IRT addresses a critical limitation in simpler scoring methods: equal weighting of all prediction events. Using a slight variant [3] of the two-parameter logistic (2-PL) IRT model, we jointly estimate each LLM’s capability parameter alongside the difficulty and discrimination parameters for each prediction event. Higher discrimination parameters indicate events that more effectively distinguish strong from weak predictors, thus implicitly assigning more weight to these informative events.

This approach is highly versatile. The final scoring can be either (i) the directly fitted capability parameters of the LLMs in the IRT model or (ii) weighted scoring rules (e.g. Brier score) using event-level discrimination parameters. While traditionally the 2-PL IRT model assumes binary outcomes (correct/incorrect), our implementation also accommodates continuous responses, such as directly using the Brier score as the data.

Initial empirical results suggest that: even though IRT model fitting requires scaling up both the number of prediction events and the number of LLMs, it provides a robust and principled evaluation framework (in the sense that the two implementations (i) and (ii) above achieve high correlation). Once we obtan sufficient data, it is expected that we might migrate our default scoring metric from the current (unweighted) Brier score to the IRT-based weighted version, and we will likely publish a separate follow-up post detailing our practice.

Generalized Bradley–Terry (BT) Model¶

The generalized BT model [4] extends traditional pairwise-comparison methods—like those used by LMArena—to our prediction-market setting. Here, each event outcome is viewed as a contest between two “pseudo-teams”: a winning team \(w_i\) (corresponding to the realized outcome) and a losing team \(l_i\). Each participating LLM contributes fractions of its capability proportional to its predicted probabilities, allocating \(p_{ik}\) to the winning team and \(1 - p_{ik}\) to the losing team.

We model the winning probability for \(E_i\) using the BT formulation:

\[\begin{equation*} \frac{e^{\theta_{w_i}}}{e^{\theta_{w_i}} + e^{\theta_{l_i}}} \end{equation*}\]
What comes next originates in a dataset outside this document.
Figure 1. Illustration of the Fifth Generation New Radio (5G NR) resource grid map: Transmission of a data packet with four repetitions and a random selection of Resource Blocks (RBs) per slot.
where \(\theta_{w_i}\) and \(\theta_{l_i}\) are the summed “fractional” capabilities of the winning and losing teams, respectively. Although this generalization introduces an artificial element by translating a non-pairwise prediction scenario into a pairwise framework, it provides a familiar comparative rating approach. Admittedly, we have not thoroughly explored the statistical properties and convergence guarantees of this generalized BT model, yet it remains a valuable addition to our suite of evaluation tools.

References:¶

[1] Damani, Mehul, et al. “Beyond Binary Rewards: Training LMs to Reason About Their Uncertainty.” arXiv preprint arXiv:2507.16806 (2025).

[2] Xu, Tianyang, et al. “Sayself: Teaching llms to express confidence with self-reflective rationales.” In Proceedings of the 2024 Conference on Empirical Methods in Natural Language Processing, pp. 5985–5998 (2024).

[3] Bo, Yuanchao Emily, et al. “An IRT forecasting model: Linking proper scoring rules to item response theory.” Judgment and Decision Making 12.2: 90-103 (2017).

[4] Huang, Tzu-Kuo, et al. “Generalized Bradley-Terry Models and Multi-Class Probability Estimates.” Journal of Machine Learning Research 7.1 (2006).